■ Requirement ■
Please restate the records that follow word for word, omitting any images.
----------------------------------------
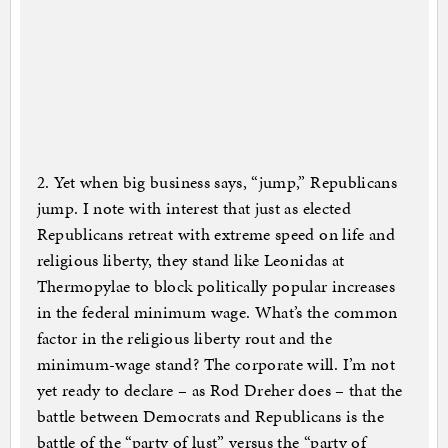
2. Yet when big business says, “jump,” Republicans
jump. I note with interest that just as elected
Republicans retreat with extreme speed on life and
religious liberty, they stand like Leonidas at
Thermopylae to block politically popular increases
in the federal minimum wage. What’s the common
factor in the religious liberty rout and the
minimum-wage stand? The corporate will. I’m not
yet ready to declare – as Rod Dreher does – that the
battle between Democrats and Republicans is the
battle of the “party of lust” versus the “party of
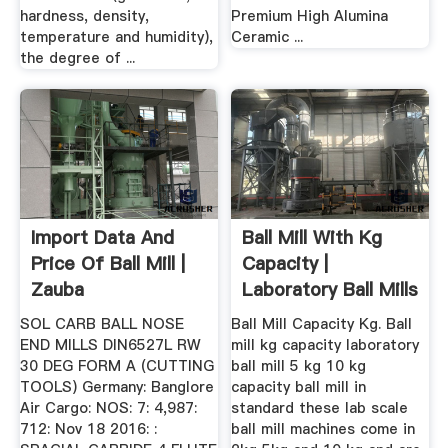
hardness, density,
Premium High Alumina
temperature and humidity),
Ceramic ...
the degree of ...
Import Data And
Ball Mill With Kg
Price Of Ball Mill |
Capacity |
Zauba
Laboratory Ball Mills
At Best ...
SOL CARB BALL NOSE
Ball Mill Capacity Kg. Ball
END MILLS DIN6527L RW
mill kg capacity laboratory
30 DEG FORM A (CUTTING
ball mill 5 kg 10 kg
TOOLS) Germany: Banglore
capacity ball mill in
Air Cargo: NOS: 7: 4,987:
standard these lab scale
712: Nov 18 2016: :
ball mill machines come in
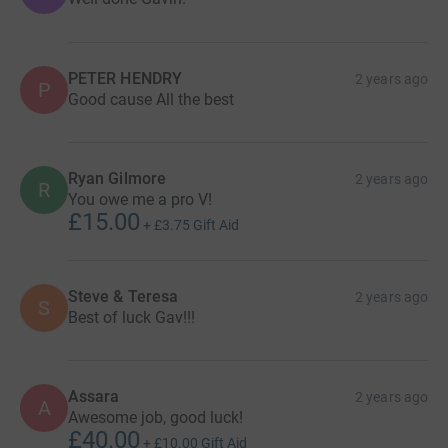
PETER HENDRY
2 years ago
P
Good cause All the best
Ryan Gilmore
2 years ago
R
You owe me a pro V!
£15.00
+
£3.75
Gift Aid
Steve & Teresa
2 years ago
S
Best of luck Gav!!!
Assara
2 years ago
A
Awesome job, good luck!
£40.00
+
£10.00
Gift Aid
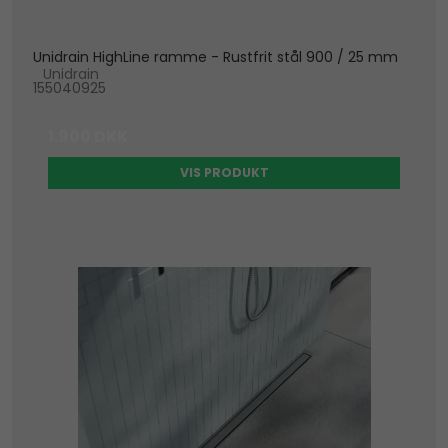
Unidrain HighLine ramme - Rustfrit stål 900 / 25 mm
Unidrain
155040925
1.900 DKK
VIS PRODUKT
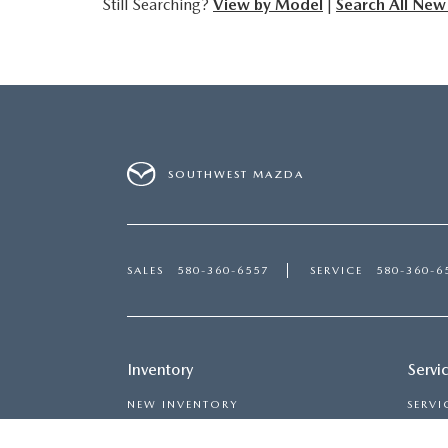
Still Searching?
View by Model
|
Search All New
SOUTHWEST MAZDA
SALES
580-360-6557
SERVICE
580-360-6
Inventory
Servi
NEW INVENTORY
SERVI
USED INVENTORY
MAZDA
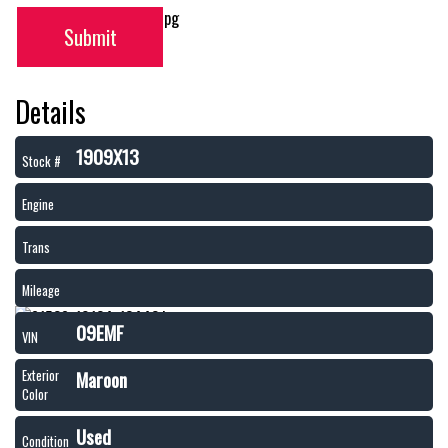
Submit
Details
1909X13
Stock #
Engine
Trans
Mileage
09EMF
VIN
Maroon
Exterior
Color
Used
Condition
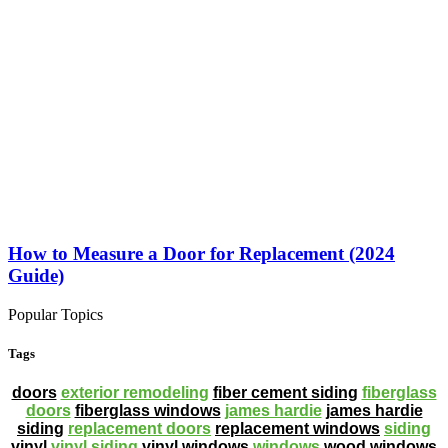
How to Measure a Door for Replacement (2024
Guide)
Popular Topics
Tags
doors
exterior remodeling
fiber cement siding
fiberglass
doors
fiberglass windows
james hardie
james hardie
siding
replacement doors
replacement windows
siding
vinyl
vinyl siding
vinyl windows
windows
wood windows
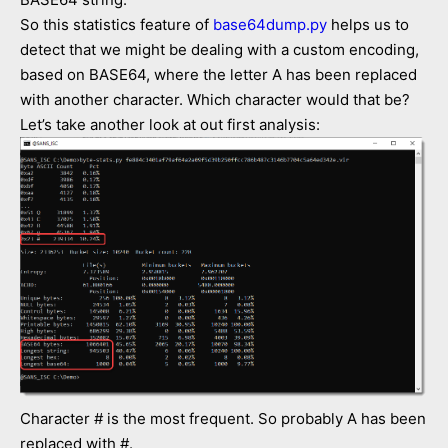
So this statistics feature of
base64dump.py
helps us to
detect that we might be dealing with a custom encoding,
based on BASE64, where the letter A has been replaced
with another character. Which character would that be?
Let’s take another look at out first analysis:
Character # is the most frequent. So probably A has been
replaced with #.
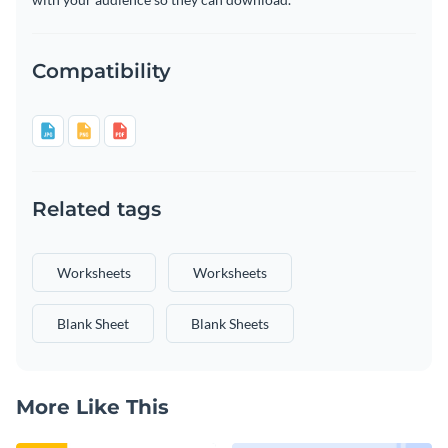
Compatibility
Related tags
Worksheets
Worksheets
Blank Sheet
Blank Sheets
More Like This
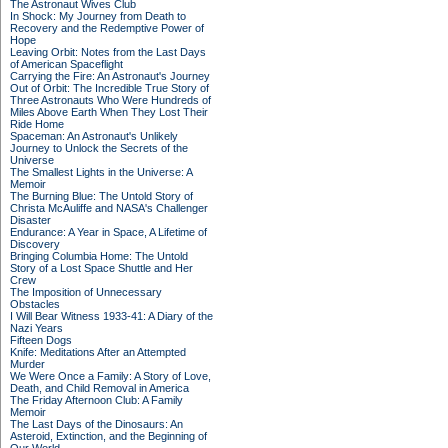
The Astronaut Wives Club
In Shock: My Journey from Death to
Recovery and the Redemptive Power of
Hope
Leaving Orbit: Notes from the Last Days
of American Spaceflight
Carrying the Fire: An Astronaut's Journey
Out of Orbit: The Incredible True Story of
Three Astronauts Who Were Hundreds of
Miles Above Earth When They Lost Their
Ride Home
Spaceman: An Astronaut's Unlikely
Journey to Unlock the Secrets of the
Universe
The Smallest Lights in the Universe: A
Memoir
The Burning Blue: The Untold Story of
Christa McAuliffe and NASA's Challenger
Disaster
Endurance: A Year in Space, A Lifetime of
Discovery
Bringing Columbia Home: The Untold
Story of a Lost Space Shuttle and Her
Crew
The Imposition of Unnecessary
Obstacles
I Will Bear Witness 1933-41: A Diary of the
Nazi Years
Fifteen Dogs
Knife: Meditations After an Attempted
Murder
We Were Once a Family: A Story of Love,
Death, and Child Removal in America
The Friday Afternoon Club: A Family
Memoir
The Last Days of the Dinosaurs: An
Asteroid, Extinction, and the Beginning of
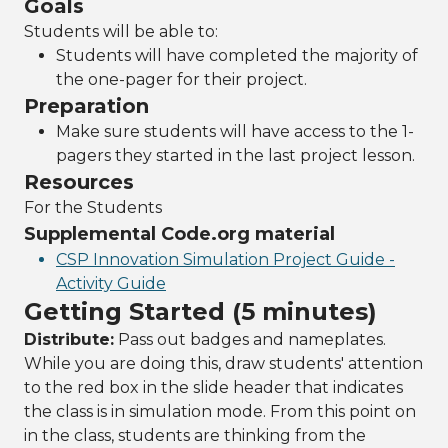
Goals
Students will be able to:
Students will have completed the majority of
the one-pager for their project.
Preparation
Make sure students will have access to the 1-
pagers they started in the last project lesson.
Resources
For the Students
Supplemental Code.org material
CSP Innovation Simulation Project Guide -
Activity Guide
Getting Started (5 minutes)
Distribute:
Pass out badges and nameplates.
While you are doing this, draw students' attention
to the red box in the slide header that indicates
the class is in simulation mode. From this point on
in the class, students are thinking from the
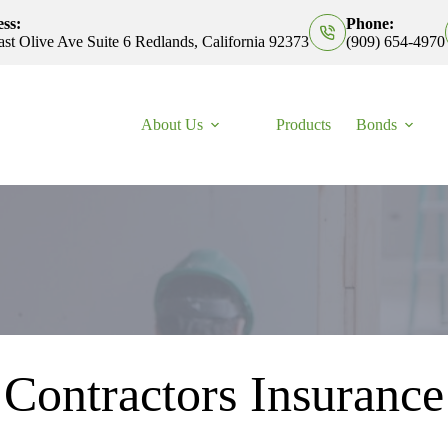
ss:
Phone:
st Olive Ave Suite 6 Redlands, California 92373
(909) 654-4970
About Us
Products
Bonds
Contractors Insurance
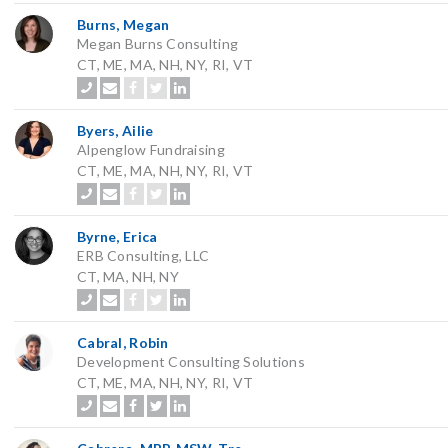
Burns, Megan
Megan Burns Consulting
CT, ME, MA, NH, NY, RI, VT
Byers, Ailie
Alpenglow Fundraising
CT, ME, MA, NH, NY, RI, VT
Byrne, Erica
ERB Consulting, LLC
CT, MA, NH, NY
Cabral, Robin
Development Consulting Solutions
CT, ME, MA, NH, NY, RI, VT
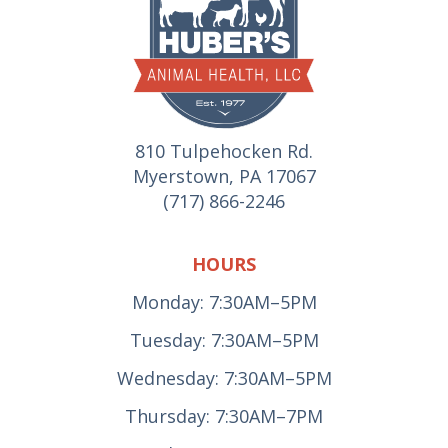
810 Tulpehocken Rd.
Myerstown, PA 17067
(717) 866-2246
HOURS
Monday: 7:30AM–5PM
Tuesday: 7:30AM–5PM
Wednesday: 7:30AM–5PM
Thursday: 7:30AM–7PM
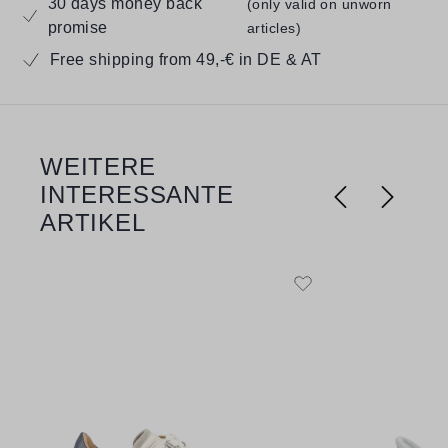
30 days money back
(only valid on unworn
promise
articles)
Free shipping from 49,-€ in DE & AT
WEITERE
Skip product gallery
INTERESSANTE
ARTIKEL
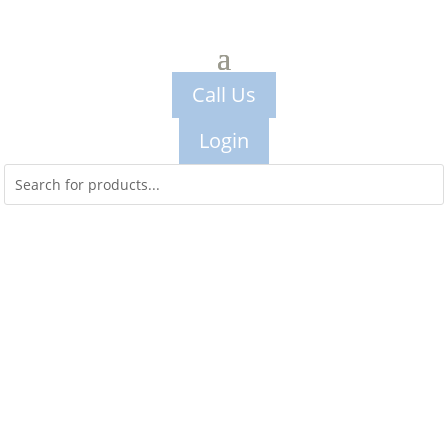
Call Us
Login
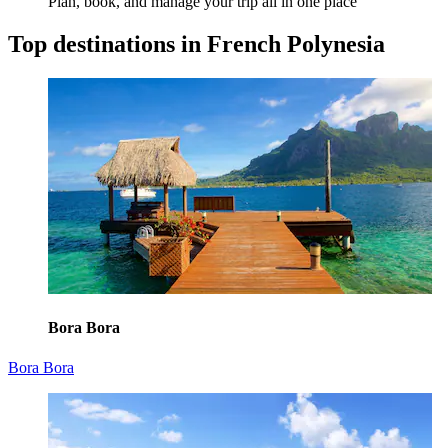
Plan, book, and manage your trip all in one place
Top destinations in French Polynesia
Bora Bora
Bora Bora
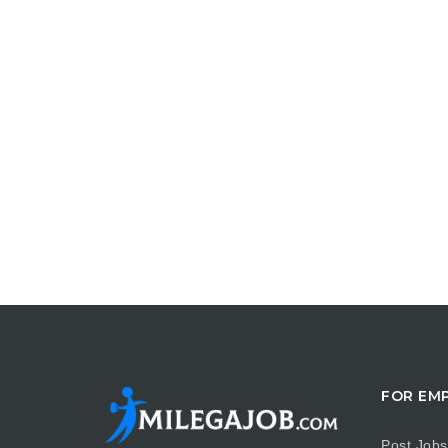
FOR EM
Post Jobs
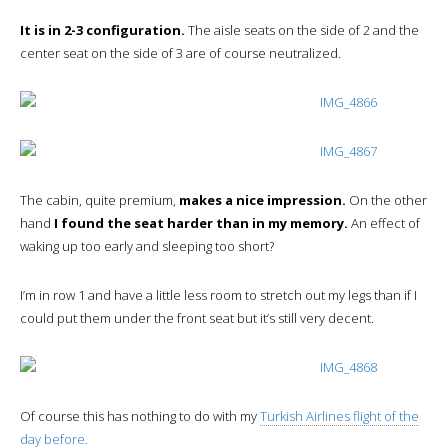
It is in 2-3 configuration.
The aisle seats on the side of 2 and the
center seat on the side of 3 are of course neutralized.
The cabin, quite premium,
makes a nice impression.
On the other
hand
I found the seat harder than in my memory.
An effect of
waking up too early and sleeping too short?
I’m in row 1 and have a little less room to stretch out my legs than if I
could put them under the front seat but it’s still very decent.
Of course this has nothing to do with my
Turkish Airlines flight of the
day before.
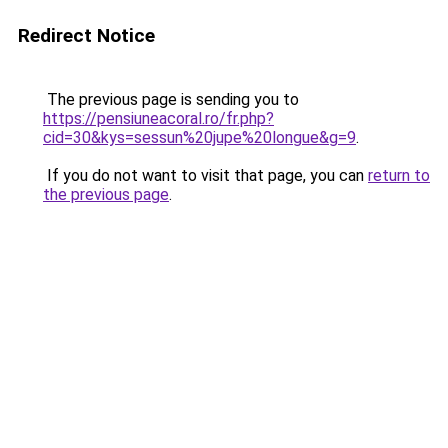
Redirect Notice
The previous page is sending you to
https://pensiuneacoral.ro/fr.php?
cid=30&kys=sessun%20jupe%20longue&g=9
.
If you do not want to visit that page, you can
return to
the previous page
.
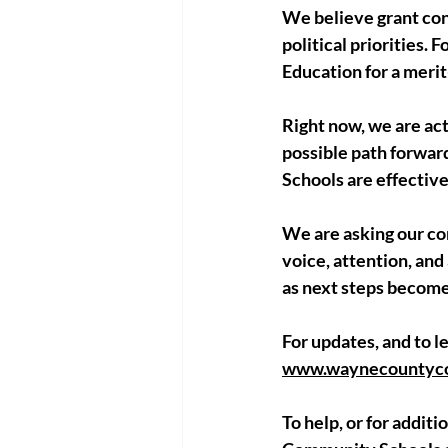
We believe grant cont
political priorities. 
Education for a merit
Right now, we are act
possible path forwar
Schools are effectiv
We are asking our co
voice, attention, and
as next steps become
For updates, and to le
www.waynecountycom
To help, or for addi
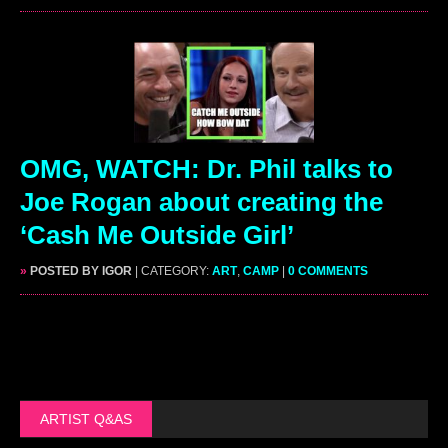
OMG, WATCH: Dr. Phil talks to
Joe Rogan about creating the
‘Cash Me Outside Girl’
»
POSTED BY IGOR
| CATEGORY:
ART
,
CAMP
|
0 COMMENTS
ARTIST Q&AS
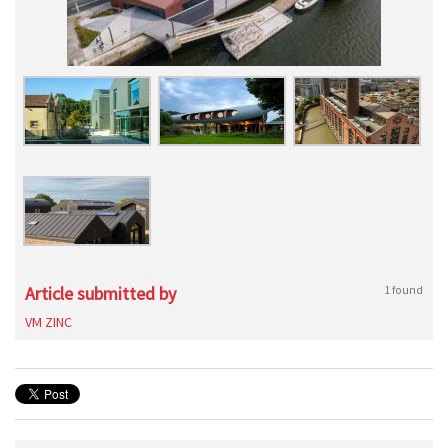
Article submitted by
1 found
VM ZINC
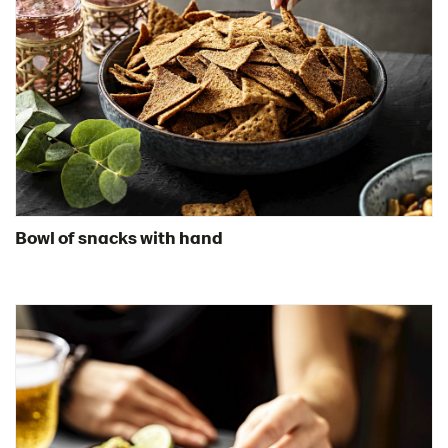
Bowl of snacks with hand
----------------------------------------
■ Result for this exercise ■
2. Yet when big business says, “jump,” Republicans
jump. I note with interest that just as elected
Republicans retreat with extreme speed on life and
religious liberty, they stand like Leonidas at
Thermopylae to block politically popular increases
in the federal minimum wage. What’s the common
factor in the religious liberty rout and the
minimum-wage stand? The corporate will. I’m not
yet ready to declare – as Rod Dreher does – that the
battle between Democrats and Republicans is the
battle of the “party of lust” versus the “party of
hardness, density,
Premium High Alumina
temperature and humidity),
Ceramic ...
the degree of ...
Import Data And
Ball Mill With Kg
Price Of Ball Mill |
Capacity |
Zauba
Laboratory Ball Mills
At Best ...
SOL CARB BALL NOSE
Ball Mill Capacity Kg. Ball
END MILLS DIN6527L RW
mill kg capacity laboratory
30 DEG FORM A (CUTTING
ball mill 5 kg 10 kg
TOOLS) Germany: Banglore
capacity ball mill in
Air Cargo: NOS: 7: 4,987:
standard these lab scale
712: Nov 18 2016: :
ball mill machines come in
PETER HENDRY
2 years ago
P
Good cause All the best
Ryan Gilmore
2 years ago
R
You owe me a pro V!
£15.00
+
£3.75
Gift Aid
Steve & Teresa
2 years ago
S
Best of luck Gav!!!
Assara
2 years ago
A
Awesome job, good luck!
£40.00
+
£10.00
Gift Aid
Unidrain HighLine ramme - Rustfrit stål 900 / 25 mm
Unidrain
155040925
1.900 DKK
VIS PRODUKT
Still Searching?
View by Model
|
Search All New
SOUTHWEST MAZDA
SALES
580-360-6557
SERVICE
580-360-6
Inventory
Servi
NEW INVENTORY
SERVI
USED INVENTORY
MAZDA
Submit
Details
1909X13
Stock #
Engine
Trans
Mileage
09EMF
VIN
Maroon
Exterior
Color
Used
Condition
How to Measure a Door for Replacement (2024
Guide)
Popular Topics
Tags
doors
exterior remodeling
fiber cement siding
fiberglass
doors
fiberglass windows
james hardie
james hardie
siding
replacement doors
replacement windows
siding
vinyl
vinyl siding
vinyl windows
windows
wood windows
So this statistics feature of
base64dump.py
helps us to
detect that we might be dealing with a custom encoding,
based on BASE64, where the letter A has been replaced
with another character. Which character would that be?
Let’s take another look at out first analysis:
Character # is the most frequent. So probably A has been
replaced with #.
Compatibility
Related tags
Worksheets
Worksheets
Blank Sheet
Blank Sheets
More Like This
The Astronaut Wives Club
In Shock: My Journey from Death to
Recovery and the Redemptive Power of
Hope
Leaving Orbit: Notes from the Last Days
of American Spaceflight
Carrying the Fire: An Astronaut's Journey
Out of Orbit: The Incredible True Story of
Three Astronauts Who Were Hundreds of
Miles Above Earth When They Lost Their
Ride Home
Spaceman: An Astronaut's Unlikely
Journey to Unlock the Secrets of the
Universe
The Smallest Lights in the Universe: A
Memoir
The Burning Blue: The Untold Story of
Christa McAuliffe and NASA's Challenger
Disaster
Endurance: A Year in Space, A Lifetime of
Discovery
Bringing Columbia Home: The Untold
Story of a Lost Space Shuttle and Her
Crew
The Imposition of Unnecessary
Obstacles
I Will Bear Witness 1933-41: A Diary of the
Nazi Years
Fifteen Dogs
Knife: Meditations After an Attempted
Murder
We Were Once a Family: A Story of Love,
Death, and Child Removal in America
The Friday Afternoon Club: A Family
Memoir
The Last Days of the Dinosaurs: An
Asteroid, Extinction, and the Beginning of
Goals
Students will be able to:
Students will have completed the majority of
the one-pager for their project.
Preparation
Make sure students will have access to the 1-
pagers they started in the last project lesson.
Resources
For the Students
Supplemental Code.org material
CSP Innovation Simulation Project Guide -
Activity Guide
Getting Started (5 minutes)
Distribute:
Pass out badges and nameplates.
While you are doing this, draw students' attention
to the red box in the slide header that indicates
the class is in simulation mode. From this point on
in the class, students are thinking from the
ss:
Phone:
st Olive Ave Suite 6 Redlands, California 92373
(909) 654-4970
About Us
Products
Bonds
Contractors Insurance
Burns, Megan
Megan Burns Consulting
CT, ME, MA, NH, NY, RI, VT
Byers, Ailie
Alpenglow Fundraising
CT, ME, MA, NH, NY, RI, VT
Byrne, Erica
ERB Consulting, LLC
CT, MA, NH, NY
Cabral, Robin
Development Consulting Solutions
CT, ME, MA, NH, NY, RI, VT
810 Tulpehocken Rd.
Myerstown, PA 17067
(717) 866-2246
HOURS
Monday: 7:30AM–5PM
Tuesday: 7:30AM–5PM
Wednesday: 7:30AM–5PM
Thursday: 7:30AM–7PM
30 days money back
(only valid on unworn
promise
articles)
Free shipping from 49,-€ in DE & AT
WEITERE
Skip product gallery
INTERESSANTE
ARTIKEL
Call Us
Login
Plan, book, and manage your trip all in one place
Top destinations in French Polynesia
Bora Bora
Bora Bora
FOR EM
Post Jobs
It is in 2-3 configuration.
The aisle seats on the side of 2 and the
center seat on the side of 3 are of course neutralized.
The cabin, quite premium,
makes a nice impression.
On the other
hand
I found the seat harder than in my memory.
An effect of
waking up too early and sleeping too short?
I’m in row 1 and have a little less room to stretch out my legs than if I
could put them under the front seat but it’s still very decent.
Of course this has nothing to do with my
Turkish Airlines flight of the
day before.
Redirect Notice
The previous page is sending you to
https://pensiuneacoral.ro/fr.php?
cid=30&kys=sessun%20jupe%20longue&g=9
.
If you do not want to visit that page, you can
return to
the previous page
.
We believe grant cont
political priorities. 
Education for a merit
Right now, we are act
possible path forwar
Schools are effectiv
We are asking our co
voice, attention, and
as next steps become
For updates, and to le
www.waynecountycom
To help, or for addi
OMG, WATCH: Dr. Phil talks to
Joe Rogan about creating the
‘Cash Me Outside Girl’
»
POSTED BY IGOR
| CATEGORY:
ART
,
CAMP
|
0 COMMENTS
ARTIST Q&AS
Article submitted by
1 found
VM ZINC
Bowl of snacks with hand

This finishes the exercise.